When Reynolds and Glaser 15 taught unfamiliar biology terms to
student participants over multiple consecutive repetitions in a single 40 minute
classroom science period (massed learning) or spaced the review over multiple
classroom science periods with other learning tasks in the intervening class
periods (spaced learning), they found that spacing review over time produced
significantly better retention of the material. Meta-analysis of the spacing
effect in verbal learning tasks revealed that spaced (vs. massed) learning of
items consistently leads to better long-term retention 14. Spacing repetitions every few
minutes has the most benefit for retention on a test one day later whereas
spacing repetitions every day has the most benefit for retention over days or
weeks 14.

Researchers have also manipulated the lag, or length of spacing between
study presentations.

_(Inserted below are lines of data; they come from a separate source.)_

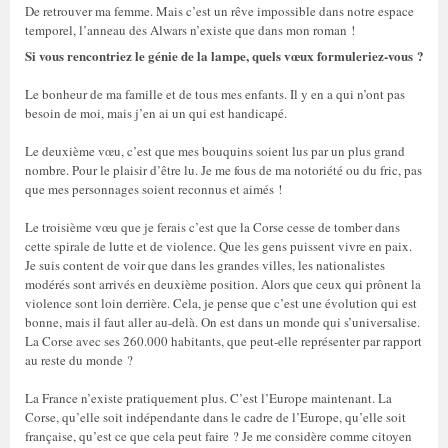
De retrouver ma femme. Mais c’est un rêve impossible dans notre espace
temporel, l’anneau des Alwars n’existe que dans mon roman !
Si vous rencontriez le génie de la lampe, quels vœux formuleriez-vous ?
Le bonheur de ma famille et de tous mes enfants. Il y en a qui n’ont pas
besoin de moi, mais j’en ai un qui est handicapé.
Le deuxième vœu, c’est que mes bouquins soient lus par un plus grand
nombre. Pour le plaisir d’être lu. Je me fous de ma notoriété ou du fric, pas
que mes personnages soient reconnus et aimés !
Le troisième vœu que je ferais c’est que la Corse cesse de tomber dans
cette spirale de lutte et de violence. Que les gens puissent vivre en paix.
Je suis content de voir que dans les grandes villes, les nationalistes
modérés sont arrivés en deuxième position. Alors que ceux qui prônent la
violence sont loin derrière. Cela, je pense que c’est une évolution qui est
bonne, mais il faut aller au-delà. On est dans un monde qui s’universalise.
La Corse avec ses 260.000 habitants, que peut-elle représenter par rapport
au reste du monde ?
La France n’existe pratiquement plus. C’est l’Europe maintenant. La
Corse, qu’elle soit indépendante dans le cadre de l’Europe, qu’elle soit
française, qu’est ce que cela peut faire ? Je me considère comme citoyen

The lag effect refers to improvements in memory
performance for information that was repeated over longer lags compared to
information repeated over shorter lags. Madigan 16 gave participants lists of words,
some of which were presented twice. The lag, or number of intervening words
between the two presentations, varied. Recall for repeated words improved with longer
lags. Here, for the sake of simplicity, we refer more generally to the spacing
effect as the benefit of longer spacing on memory retention, where spaced
training trials are distributed over longer time periods (in our case two
consecutive days) versus massed trials that are distributed over shorter time
periods (in our case on a single day).

The spacing
effect has been demonstrated across a number of types of learning. In addition
to the meta-analysis of the spacing effect on verbal learning conducted by
Cepeda et al. 14, Lee and Genovese 17 conducted a meta-analysis
examining the effects of spacing
practice on motor skills.

They found that spaced practice enhances acquisition
of motor skills compared
to massed practice but more importantly it resulted in greater retention of
motor skills compared to massed practice. Spacing strategies have also been
successfully implemented to reduce the return of fear in treatment of anxiety
disorders 18. Participants with public
speaking anxiety who underwent a spaced schedule of exposure therapy experienced
less return of fear at one-month follow-up than matched participants who
followed a massed therapy schedule.

Based on all of this research, spacing treatment sessions holds great promise
to help maintain behavioral change over longer terms than massed training. To
our knowledge, this strategy has not yet been applied to other behavioral change
efforts outside the fear domain. The goal of the current studies was to test whether
spaced training of CAT over two days results in longer retention of a shift in
choice preferences after one week and one month compared to when the training
was massed in a single training session. The studies presented here apply the
principles of spaced learning to a non-reinforced training task that targets
automatic cognitive processes (CAT) and is proven to influence appetitive
choice behavior 3,10,11to test the effectiveness of distributed
practice on the maintenance of behavioral change over time.